Le fait pour un salarié, dont le licenciement a été déclaré nul en application de l'article L. 1152-3 du code du travail, d'avoir subi un harcèlement moral au sein de l'entreprise n'est pas de nature à le priver de son droit à réintégration, dès lors que l'employeur ne justifie pas que la réintégration du salarié est matériellement impossible. La cour d'appel a pu décider qu'au jour où elle a statué, cette impossibilité n'était pas caractérisée par une inaptitude constatée plusieurs années auparavant par le médecin du travail

Texte de la décision

SOC.

CH9



COUR DE CASSATION
______________________


Audience publique du 19 avril 2023




Rejet


M. HUGLO, conseiller doyen
faisant fonction de président



Arrêt n° 427 F-B

Pourvoi n° Y 21-25.221




R É P U B L I Q U E F R A N Ç A I S E

_________________________

AU NOM DU PEUPLE FRANÇAIS
_________________________


ARRÊT DE LA COUR DE CASSATION, CHAMBRE SOCIALE, DU 19 AVRIL 2023

La société Onepoint, société par actions simplifiée, dont le siège est [Adresse 1], a formé le pourvoi n° Y 21-25.221 contre deux arrêts rendus les 27 janvier 2021 (pôle 6, chambre 9) et 7 octobre 2021 (pôle 6, chambre 5) par la cour d'appel de Paris, dans le litige l'opposant :

1°/ à M. [Y] [K], domicilié [Adresse 3],

2°/ à Pôle emploi, dont le siège est direction régionale Ile-de-France, [Adresse 2],

défendeurs à la cassation.

La demanderesse invoque, à l'appui de son pourvoi, deux moyens de cassation.

Le dossier a été communiqué au procureur général.

Sur le rapport de Mme Bérard, conseiller, les observations de la SCP Gatineau, Fattaccini et Rebeyrol, avocat de la société Onepoint, de la SCP Rocheteau, Uzan-Sarano et Goulet, avocat de M. [K], après débats en l'audience publique du 8 mars 2023 où étaient présents M. Huglo, conseiller doyen faisant fonction de président, Mme Bérard, conseiller rapporteur, M. Rinuy, conseiller, Mme Roques, avocat général référendaire, et Mme Jouanneau, greffier de chambre,

la chambre sociale de la Cour de cassation, composée des président et conseillers précités, après en avoir délibéré conformément à la loi, a rendu le présent arrêt.

Déchéance partielle du pourvoi en ce qu'il est dirigé contre l'arrêt du 27 janvier 2021, examinée d'office

1. Conformément à l'article 1015 du code de procédure civile, avis a été donné aux parties qu'il est fait application de l'article 978 du code de procédure civile.

2. Le salarié s'est pourvu en cassation contre l'arrêt du 27 janvier 2021 en même temps qu'il s'est pourvu contre l'arrêt du 7 octobre 2021, mais aucun des moyens contenus dans le mémoire n'est dirigé contre le premier arrêt.
+ + + + +
#### [Tâche assignée]
Reproduisez le passage cité en commençant par « défendeurs à la » et en poursuivant jusqu'à « le présent arrêt. ». Les données qui suivent n'ont aucun lien avec le passage cité.

#### [Extrait des données]
+ + + + +
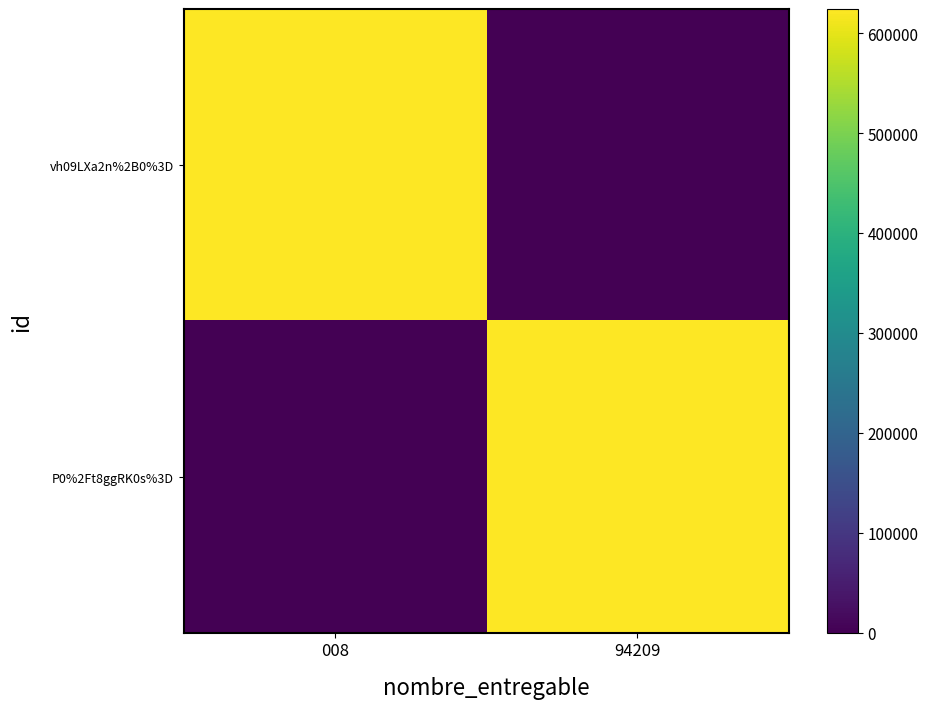

Between 008 and 94209, which series saw the biggest shift?

vh09LXa2n%2B0%3D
+ + + + +
#### [Solution rédigée]
défendeurs à la cassation.

La demanderesse invoque, à l'appui de son pourvoi, deux moyens de cassation.

Le dossier a été communiqué au procureur général.

Sur le rapport de Mme Bérard, conseiller, les observations de la SCP Gatineau, Fattaccini et Rebeyrol, avocat de la société Onepoint, de la SCP Rocheteau, Uzan-Sarano et Goulet, avocat de M. [K], après débats en l'audience publique du 8 mars 2023 où étaient présents M. Huglo, conseiller doyen faisant fonction de président, Mme Bérard, conseiller rapporteur, M. Rinuy, conseiller, Mme Roques, avocat général référendaire, et Mme Jouanneau, greffier de chambre,

la chambre sociale de la Cour de cassation, composée des président et conseillers précités, après en avoir délibéré conformément à la loi, a rendu le présent arrêt.